[start PASSAGE SHOWN]

11.7 Quick Reference Manual
We've read through the code, studied the protocols — now let's assemble all the scattered pieces back into a single blueprint.
This section is essentially a "cheat sheet." The next time you're wandering around the kernel, trying to figure out how a packet actually gets pulled from the NIC into a socket buffer, this sheet will help you quickly pinpoint which function is doing the heavy lifting.
We've organized these methods by protocol, laying out the most important macros and tables for easy reference.
Core Method Quick Reference
This isn't an exhaustive list — it's the "axles" that truly drive the protocol machinery.
Generic Socket Operations
These handle the socket's own lifecycle and generic attributes. Whether it's TCP, UDP, or DCCP, they all pass through these gates.
-
int sock_create(int family, int type, int protocol, struct socket **res);This is the kernel-side projection of the user-spacesocket()system call. It does two things: a sanity check (verifying the family and type are valid), and callingsock_alloc()to allocate astruct socket, followed by invoking the protocol family'screatemethod. For IPv4, that'sinet_create(). Without this step, nothing else that follows is possible. -
int sock_map_fd(struct socket *sock, int flags);We have a socket structure, but we need to turn it into a file descriptor to return to the user. This method allocates an fd and fills in the file entry. It's the glue layer for the "everything is a file" philosophy. -
void sock_hold(struct sock *sk);/void sock_put(struct sock *sk);The lifecycle of kernel objects relies entirely on reference counting.sock_hold"pins it" — increments the count, preventing release during use.sock_put"lets go" — decrements the count, and when it hits zero, triggers release. This is the safety latch in concurrent environments: one missingputmeans a leak; one missingholdmeans a panic. -
bool sock_flag(const struct sock *sk, enum sock_flags flag);struct sockhas a pile of flag bits (e.g.,SOCK_DEADindicating the connection is dead). This function checks whether a specific bit is set. Simple, but the most direct way to check connection state.

[end PASSAGE SHOWN]
[start DATA LISTING]

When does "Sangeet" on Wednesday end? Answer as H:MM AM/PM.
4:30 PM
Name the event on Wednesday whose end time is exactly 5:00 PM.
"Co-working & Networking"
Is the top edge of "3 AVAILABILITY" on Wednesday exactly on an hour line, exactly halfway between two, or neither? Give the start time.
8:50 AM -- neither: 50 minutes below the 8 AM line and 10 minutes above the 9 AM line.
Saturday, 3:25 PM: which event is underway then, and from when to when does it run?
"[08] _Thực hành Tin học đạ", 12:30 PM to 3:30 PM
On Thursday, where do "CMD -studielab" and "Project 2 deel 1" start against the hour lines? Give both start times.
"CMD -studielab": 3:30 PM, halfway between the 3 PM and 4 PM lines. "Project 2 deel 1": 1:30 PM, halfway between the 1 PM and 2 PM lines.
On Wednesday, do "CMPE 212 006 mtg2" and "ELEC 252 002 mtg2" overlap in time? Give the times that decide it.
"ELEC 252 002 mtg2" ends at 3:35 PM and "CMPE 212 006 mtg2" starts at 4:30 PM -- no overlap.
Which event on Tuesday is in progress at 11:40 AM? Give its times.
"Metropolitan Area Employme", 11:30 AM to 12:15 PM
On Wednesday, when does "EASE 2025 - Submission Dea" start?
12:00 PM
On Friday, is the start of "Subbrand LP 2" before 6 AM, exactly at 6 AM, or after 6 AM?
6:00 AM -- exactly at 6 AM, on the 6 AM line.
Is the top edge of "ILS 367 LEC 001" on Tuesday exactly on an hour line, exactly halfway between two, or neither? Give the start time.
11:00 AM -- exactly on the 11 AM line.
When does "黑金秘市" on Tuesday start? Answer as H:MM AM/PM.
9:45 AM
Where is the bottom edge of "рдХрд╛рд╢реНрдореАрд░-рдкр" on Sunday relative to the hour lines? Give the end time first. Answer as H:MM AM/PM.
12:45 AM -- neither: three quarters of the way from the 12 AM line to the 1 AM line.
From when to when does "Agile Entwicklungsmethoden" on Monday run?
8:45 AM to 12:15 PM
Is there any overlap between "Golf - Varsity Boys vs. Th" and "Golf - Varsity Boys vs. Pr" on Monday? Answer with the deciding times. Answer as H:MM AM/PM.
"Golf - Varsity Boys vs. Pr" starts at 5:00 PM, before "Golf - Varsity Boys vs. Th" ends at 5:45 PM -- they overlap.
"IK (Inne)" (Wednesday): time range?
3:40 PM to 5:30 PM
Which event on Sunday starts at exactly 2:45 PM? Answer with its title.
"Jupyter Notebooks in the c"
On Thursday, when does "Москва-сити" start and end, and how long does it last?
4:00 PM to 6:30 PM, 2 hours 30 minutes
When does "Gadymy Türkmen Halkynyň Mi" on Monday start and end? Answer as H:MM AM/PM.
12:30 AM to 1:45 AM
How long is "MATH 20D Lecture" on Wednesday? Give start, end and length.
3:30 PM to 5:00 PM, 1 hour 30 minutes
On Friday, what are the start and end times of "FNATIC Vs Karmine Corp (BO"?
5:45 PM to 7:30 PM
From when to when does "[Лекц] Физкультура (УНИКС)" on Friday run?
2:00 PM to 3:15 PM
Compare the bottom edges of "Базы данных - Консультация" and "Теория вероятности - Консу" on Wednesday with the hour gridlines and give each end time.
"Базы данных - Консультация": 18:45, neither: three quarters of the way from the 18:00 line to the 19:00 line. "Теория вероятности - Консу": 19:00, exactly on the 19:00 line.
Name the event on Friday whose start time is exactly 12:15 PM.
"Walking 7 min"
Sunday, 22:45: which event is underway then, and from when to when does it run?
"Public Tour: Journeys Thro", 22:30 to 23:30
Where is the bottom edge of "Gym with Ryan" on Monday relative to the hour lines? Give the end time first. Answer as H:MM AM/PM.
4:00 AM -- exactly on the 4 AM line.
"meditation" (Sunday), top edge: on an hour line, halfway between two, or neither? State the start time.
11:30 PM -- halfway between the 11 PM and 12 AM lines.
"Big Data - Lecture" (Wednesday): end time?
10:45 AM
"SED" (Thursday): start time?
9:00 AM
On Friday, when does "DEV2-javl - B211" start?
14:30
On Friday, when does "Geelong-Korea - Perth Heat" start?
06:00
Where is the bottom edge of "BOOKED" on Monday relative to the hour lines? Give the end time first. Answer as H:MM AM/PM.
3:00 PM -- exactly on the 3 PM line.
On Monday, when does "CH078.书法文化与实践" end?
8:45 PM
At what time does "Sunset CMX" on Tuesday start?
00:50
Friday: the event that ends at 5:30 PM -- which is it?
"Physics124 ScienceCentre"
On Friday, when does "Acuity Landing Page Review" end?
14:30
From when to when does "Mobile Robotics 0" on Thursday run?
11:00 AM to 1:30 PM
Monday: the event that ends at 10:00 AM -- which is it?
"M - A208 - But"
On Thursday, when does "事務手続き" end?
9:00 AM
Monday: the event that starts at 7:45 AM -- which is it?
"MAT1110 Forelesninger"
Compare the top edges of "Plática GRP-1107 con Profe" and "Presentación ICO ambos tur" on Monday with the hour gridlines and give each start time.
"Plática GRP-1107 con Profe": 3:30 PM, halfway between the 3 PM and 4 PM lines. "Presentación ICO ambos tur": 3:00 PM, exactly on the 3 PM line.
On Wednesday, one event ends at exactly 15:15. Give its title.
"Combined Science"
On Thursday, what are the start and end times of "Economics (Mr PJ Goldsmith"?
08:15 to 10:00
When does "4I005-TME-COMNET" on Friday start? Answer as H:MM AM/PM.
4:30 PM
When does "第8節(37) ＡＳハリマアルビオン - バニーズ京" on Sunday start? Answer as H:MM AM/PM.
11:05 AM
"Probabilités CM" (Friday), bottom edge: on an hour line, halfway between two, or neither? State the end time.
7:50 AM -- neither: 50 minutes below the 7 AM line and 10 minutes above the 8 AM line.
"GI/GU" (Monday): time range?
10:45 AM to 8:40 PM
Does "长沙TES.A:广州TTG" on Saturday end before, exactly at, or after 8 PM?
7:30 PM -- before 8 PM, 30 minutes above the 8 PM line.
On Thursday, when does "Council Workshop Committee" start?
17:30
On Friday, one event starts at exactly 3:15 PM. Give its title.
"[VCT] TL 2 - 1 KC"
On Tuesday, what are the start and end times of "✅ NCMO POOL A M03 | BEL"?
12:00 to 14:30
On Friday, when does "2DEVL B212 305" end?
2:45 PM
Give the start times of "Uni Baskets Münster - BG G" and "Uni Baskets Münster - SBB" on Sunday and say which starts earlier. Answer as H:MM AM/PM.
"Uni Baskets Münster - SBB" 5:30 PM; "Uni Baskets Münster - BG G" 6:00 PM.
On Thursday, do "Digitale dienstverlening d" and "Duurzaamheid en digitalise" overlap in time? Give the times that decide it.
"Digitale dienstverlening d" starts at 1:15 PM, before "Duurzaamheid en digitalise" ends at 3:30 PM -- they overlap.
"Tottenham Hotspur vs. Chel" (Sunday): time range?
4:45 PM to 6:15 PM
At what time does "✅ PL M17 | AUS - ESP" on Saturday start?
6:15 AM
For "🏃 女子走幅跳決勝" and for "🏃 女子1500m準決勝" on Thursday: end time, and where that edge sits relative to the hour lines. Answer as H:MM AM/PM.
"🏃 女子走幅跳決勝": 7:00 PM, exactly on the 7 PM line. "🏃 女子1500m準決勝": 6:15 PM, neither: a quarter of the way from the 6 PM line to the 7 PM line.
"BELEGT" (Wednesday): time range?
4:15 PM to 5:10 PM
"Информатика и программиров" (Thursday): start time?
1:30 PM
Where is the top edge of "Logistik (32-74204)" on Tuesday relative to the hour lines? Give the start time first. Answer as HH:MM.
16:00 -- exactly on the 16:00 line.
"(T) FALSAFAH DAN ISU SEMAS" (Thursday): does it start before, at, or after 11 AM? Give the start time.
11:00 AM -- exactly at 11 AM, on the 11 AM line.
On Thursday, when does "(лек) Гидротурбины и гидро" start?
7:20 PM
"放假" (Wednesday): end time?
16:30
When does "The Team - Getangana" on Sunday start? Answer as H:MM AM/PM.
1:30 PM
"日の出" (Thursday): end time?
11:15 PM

[end DATA LISTING]

| DIRECTION 1 |
Answer these questions from the kernel socket reference, one line each:
(a) For IPv4, which function serves as the protocol family's create method?
(b) What does sock_map_fd turn a socket structure into?
(c) What does one missing hold lead to?
| DIRECTION 2 |
Write the next part of the kernel socket reference, starting after its last sentence.

| EXERCISE RESPONSE 1 |
(a) inet_create()
(b) A file descriptor
(c) A panic

| EXERCISE RESPONSE 2 |
IP Layer Helpers
int ip_cmsg_send(struct net *net, struct msghdr *msg, struct ipcm_cookie *ipc);This is the parser for "non-ordinary data" passed via ancillary data from user space. When you usesendmsgwith control information attached (like specifying a source IP or interface), the kernel parses thismsghdrinto anipcm_cookiestructure. The latter is the "instruction set" that the IP layer actually understands.
TCP (Transmission Control Protocol)
TCP is the most complex piece, and its function signatures are the longest.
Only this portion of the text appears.